Not in the mood to pack your own lunch for that afternoon romp in Manito Park? Why not let the friendly staff at the Park Bench do it for you? The Park Bench is located in that low-slung, red-trimmed basalt structure just off the road that links Manito's duck pond to the rose gardens. It's only open during the summer -- roughly Memorial Day to Labor Day -- and isn't really the place that immediately springs to mind whenever lunch plans are drawn up. Not even the girl working the window knew of its existence -- until she got hired. Yet by the size of the crowd parked at numerous tables and benches around the joint on the day of our visit, you could safely assume that there are many -- from this South Side neighborhood and elsewhere -- who regularly take full advantage of the caf & eacute;'s serene location and wholesome food choices.
The Park Bench has this location, location, location thing nailed. The outdoor seating is plentiful and set along a beautiful stretch of the park. In the shade provided by a stand of stately horse chestnuts, you can quite easily escape not only the bustle of your harried existence but the murderous heat rays of sun as well. (Just ask the "Silhouette Man," who seems to be a regular fixture up here.) For al fresco dining in Spokane, it doesn't get much better than this.
The menu does a good job of covering the basics. The obligatory sandwiches (smoked turkey, roast beef and ham with pickle spear and chips: $5.75, whole; $4.35, half) are the kind you'd make for yourself. They're augmented by a quad of salads ($5.85-$6.35) and a soup of the day (for $3), each served with Bohemian rye bread and butter. But there are specialty sandwiches, too (at $6 and $4.85), like the Greenhouse, a veggie, with cheddar, sunflower seeds, tomato, sprouts, lettuce, cucumber, red onion, grated carrots and creamy horseradish on rye, and the Brady's Gourmet with roast beef, tomato, cucumber, lettuce, cream cheese, and horseradish. And for those with more proletarian tastes, there are the "Dogs in the Park" -- yes, hot dogs -- including a simple dog on a bun ($2) and the "puppy bag" ($2.75) which consists of a dog, a bag o' chips and a Tootsie Pop. While there are several soup and sandwich deals (soup + whole specialty sandwich, for instance, is just $7) there was no salad and sandwich deal, which we considered a strange omission, especially for a summertime lunch spot.
After ordering, our small group settled around a shady table and sipped iced teas. Service was quick, and our lunches were uniformly well made with fresh ingredients. They were nicely presented and tasty if not overly remarkable. The sandwiches came perched upon red and white checked paper in wicker baskets with a bag of Lay's potato chips and the promised pickle spear (the cold, crisp and sassy deli kind). Cara's Curried Egg Salad sandwich (all of our sandwiches were $6 each for a whole) had minced egg with olives and a hint of curry on lettuce and rye bread. The mixture's curry flavor was very light and not overpowering. There were also large olives tucked inside and the thick, soft dark rye to enjoy. Not a risky sandwich (as some might expect it to be) but instead quite pleasant. The Tropical that Leah ordered -- with ham, smoked turkey, Swiss, pineapple and lettuce on wheat bread -- was decent though rather pedestrian, with Swiss cheese that was a bit too chewy. She thought it would have been much better grilled.

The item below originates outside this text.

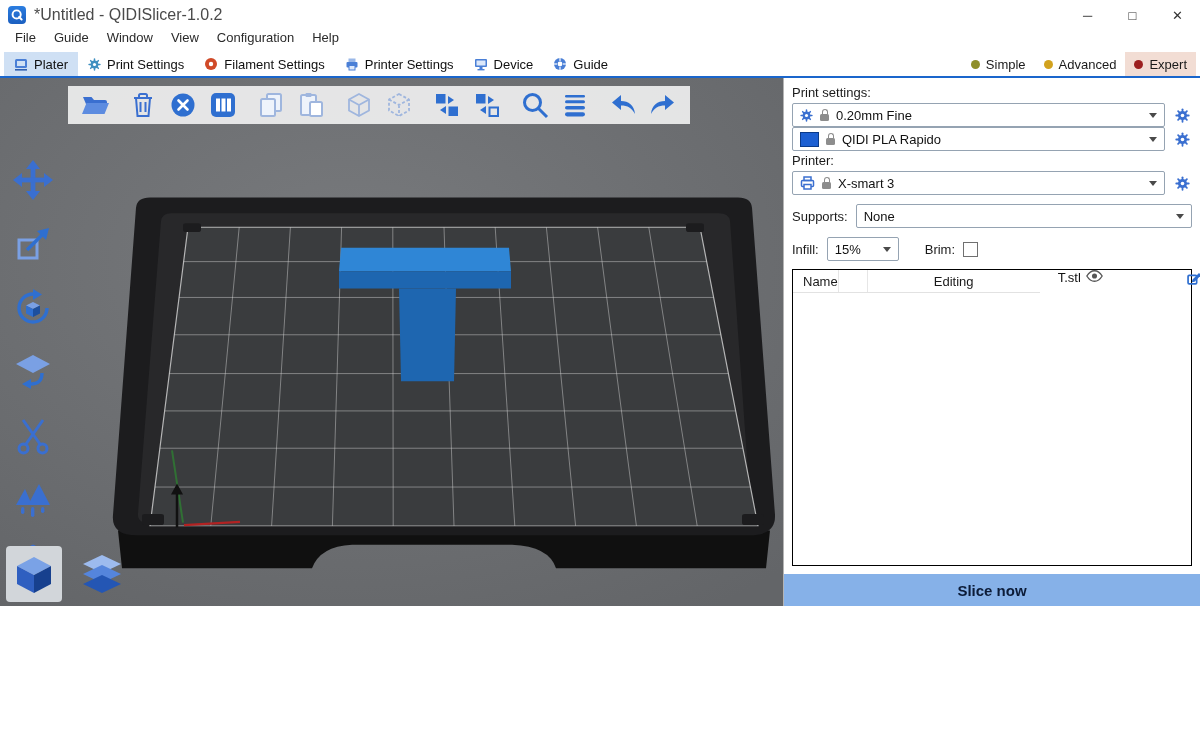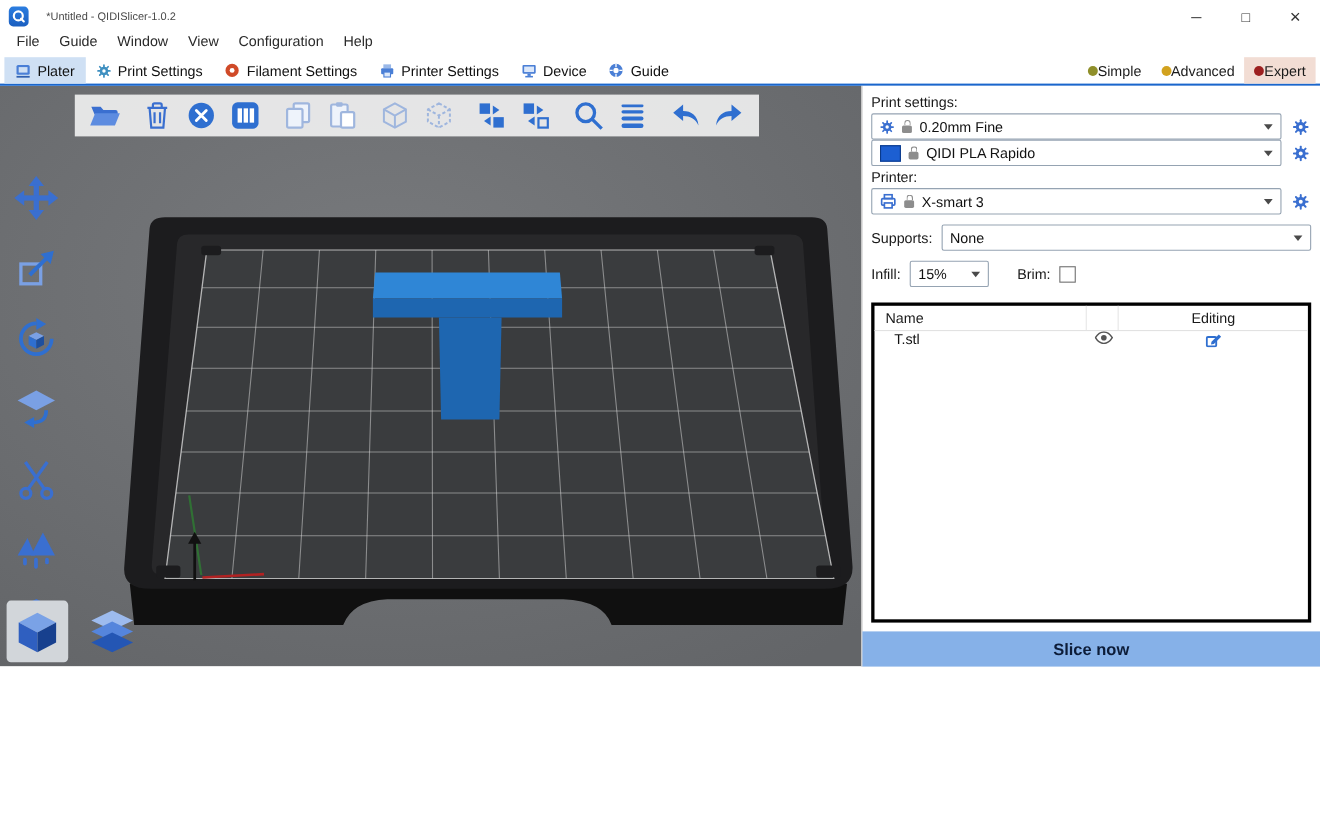"*Untitled - QIDISlicer-1.0.2" .win-title { font-size: 10px -> 16px; margin-left: 16px -> 8px }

Mirth ensued when she opened her Lay's chip bag -- and discovered no chips inside the bag.
We laughed. "Yeah, they never give you very many."
"No, really," she insisted. "There are no chips in this bag."
We all looked and, to our astonishment, discovered she was absolutely right. Her Lay's bag was utterly chip-less. Fortunately, the equally flabbergasted staff kindly provided her with an appropriately chip-full replacement.
My almond albacore tuna salad contained not only the title ingredients but also water chestnuts, celery, lettuce and tomato between thick slices of wheat bread. It was a treat -- the way fresh, cool tuna salad always is on a sweltering day -- but I think I was looking for a little more crunch in the mixture. Again, a good sandwich, but nothing mind-blowing. One nice break from the basics was the Oriental sesame chicken salad (chicken, almonds, and crunchy noodles on a bed of crisp greens with a light, gingery dressing), which was delicate but flavorful and even zingy -- the perfect hot weather nosh.
The Park Bench's primo setting among the trees provided us with the perfect atmosphere for a welcome summer respite -- in glorious, naturally air-conditioned comfort.